ロップイヤーの文章のうち、「ロップイヤーの可愛さは、大き」から「なるに従って垂れていきます。」までを一字も変えずに引用してください。

* [原文]:
-=-=-
ロップイヤーの可愛さは、大きくてテレンと垂れた耳とぺちゃっとつぶれたちんくしゃ顔です。ぬいぐるみのような容姿はウサギ好きにとってたまりません。
ロップイヤーの歴史
ロップイヤーは大きな垂れ耳が特徴のウサギで、原産国はスペイン、イギリス、オランダ、フランスなどのヨーロッパ諸国です。野生のアナウサギを家畜化したもので、中でもイングリッシュロップイヤー(イングリッシュロップ)はペットウサギとしてもっとも古い歴史を持つといわれています。
一番人気のホーランドロップは、1940〜50年にオランダのブリーダー、ドリアン・コックがフレンチロップとネザーランド・ドワーフを交配させて生み出しました。
ロップイヤーの特徴
ロップイヤーのLopは「だらりと垂れる」という意味です。その名前の通り香箱座りをすると耳が床に着いてしまうくらい垂れ下がっています。顔はペルシャ猫やパグ犬ののようなちんくしゃ顔。ウサギにしては小さめのつぶらな瞳が特徴です。
ロップイヤーの平均体重は4kgらい。一番小さいホーランドロップは2kg前後、大型種のフレンチロップは6kgを超えることもあります。一番耳が大きく垂れているのはイングリッシュロップです。子ウサギの頃は耳が垂れていない個体もありますが、大きくなるに従って垂れていきます。
-=-=-
* [データ内容]:
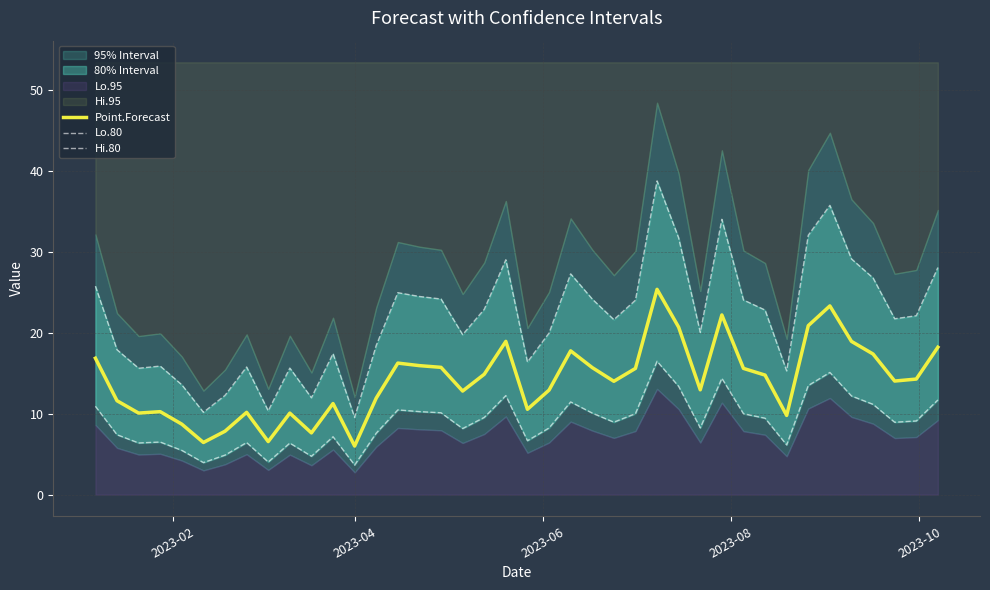

What is the maximum value for Point.Forecast?

25.4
-=-=-
* [解答]:
ロップイヤーの可愛さは、大きくてテレンと垂れた耳とぺちゃっとつぶれたちんくしゃ顔です。ぬいぐるみのような容姿はウサギ好きにとってたまりません。
ロップイヤーの歴史
ロップイヤーは大きな垂れ耳が特徴のウサギで、原産国はスペイン、イギリス、オランダ、フランスなどのヨーロッパ諸国です。野生のアナウサギを家畜化したもので、中でもイングリッシュロップイヤー(イングリッシュロップ)はペットウサギとしてもっとも古い歴史を持つといわれています。
一番人気のホーランドロップは、1940〜50年にオランダのブリーダー、ドリアン・コックがフレンチロップとネザーランド・ドワーフを交配させて生み出しました。
ロップイヤーの特徴
ロップイヤーのLopは「だらりと垂れる」という意味です。その名前の通り香箱座りをすると耳が床に着いてしまうくらい垂れ下がっています。顔はペルシャ猫やパグ犬ののようなちんくしゃ顔。ウサギにしては小さめのつぶらな瞳が特徴です。
ロップイヤーの平均体重は4kgらい。一番小さいホーランドロップは2kg前後、大型種のフレンチロップは6kgを超えることもあります。一番耳が大きく垂れているのはイングリッシュロップです。子ウサギの頃は耳が垂れていない個体もありますが、大きくなるに従って垂れていきます。